I’ve been going kind of buck-wild recently on writing Perl. I’ve become really, really obsessive about it, and I actually think I’m becoming a noticeably better programmer as the days go by. Today I got to work at 8:45, started working at least by 9:15, kept going until 7 p.m., didn’t break for lunch, then came home and finished up something that had been nagging at me toward the end of the day. We had found that a number of files which we’re converting from one system to another were duplicates, so I wanted to write a little Perl script that finds the dups in a list of files and deletes all but one of them. And since I tend to obsess over details, I had to make it clean (or cleanish; those of you with computer-science degrees should bear in mind that I’m just a lowly hacker). So maybe this will be a little Exploration of Steve’s Mind.
The basic tool you’d use to find dups is md5sum(1). This uses the MD5 algorithm to compute a number (called an MD5 hash) for each file that it’s given; with very high probability, files share the same MD5 hash if and only if they’re identical.
So then you could do a shell-scripty thing like so to find all the MD5 hashes for a given set of files:
md5sum [list of files] \ |cut -f1 -d' ' \ |sort \ |uniq -c \ |sort -nr \ |sed 's/^ +//' \ |grep -v '^1'
This will give you back a list of MD5 hashes, with the files stripped off. I couldn’t think of any way to leave the filenames in while still using the sort -nr trick, so I decided to do the whole thing in Perl.
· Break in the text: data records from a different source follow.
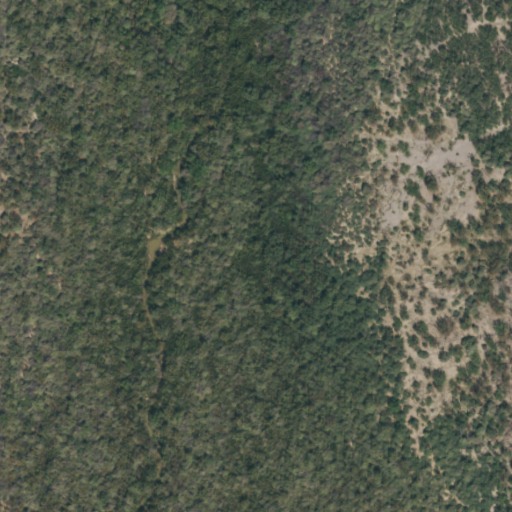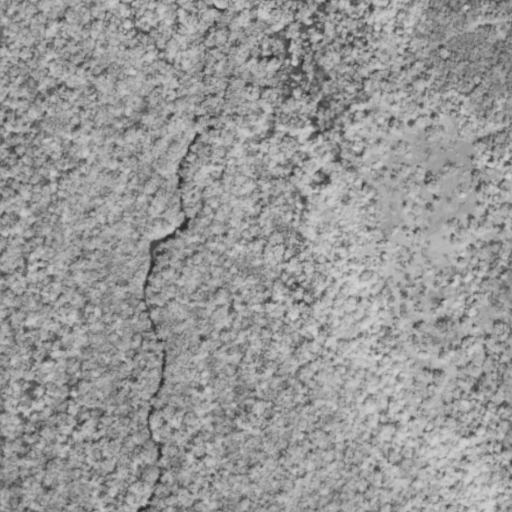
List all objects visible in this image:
river: (35, 154)
road: (365, 173)
road: (62, 187)
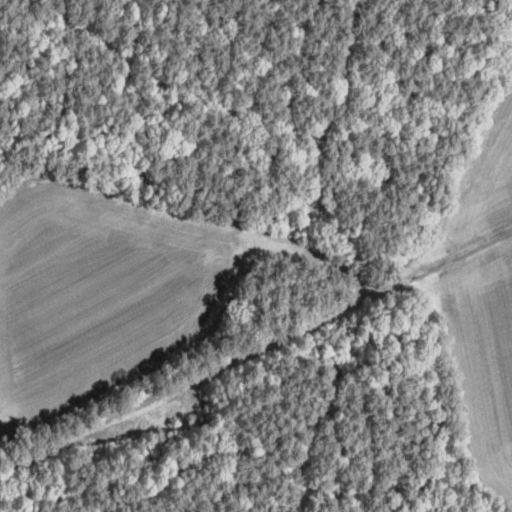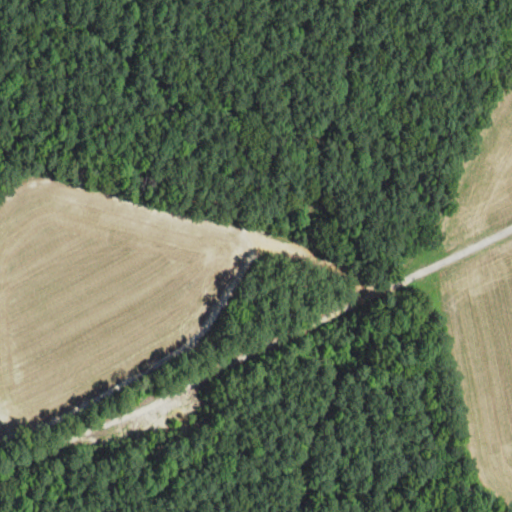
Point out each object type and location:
road: (256, 350)
crop: (482, 355)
The result is the set of functions in my md5funcs file. The md5sum function itself doesn’t do much more right now than call out to md5sum(1); I figured it was worthwhile to write my own function for this, just in case someday I find a Perl implementation of md5sum and want to replace the shell version with the new one.
Rather than do something like
sub md5sum { my @files = @; foreach my $filename ( @files ) { md5sum $filename; [some other stuff] } }
I figured it was better to combine all the filenames into one long string and then pass that string to md5sum(1) en masse so that Perl wouldn’t have to invoke a bunch of external processes. But since we’re calling out to the shell, I decided that I had to write a little function to escape strings for use by the shell:
sub shellEscape { my $inString = shift; my $shellEscapeCharacters = qr/[`\${}() \"'\&]/; $inString =~ s/($shellEscapeCharacters)/\$1/gi; return $inString; }
There are probably other characters that I’d need to escape, but that seems like a fine list for now. When I asked what seemed like the appropriate mailing list a while back which characters to escape, or whether there was a well-known way to ask bash that question, I got no response. So this is the best hack that I could come up with.
The rest of the functions in md5_funcs are there mostly because I just wanted to break down the problem into chunks. The functions will probably see no reuse in any other problem, so breaking it down this way may be kind of pointless. It seems like a good habit to get into, in any case.
So now this little task is over, and it’s time for me to sleep — perchance to get obsessed again tomorrow.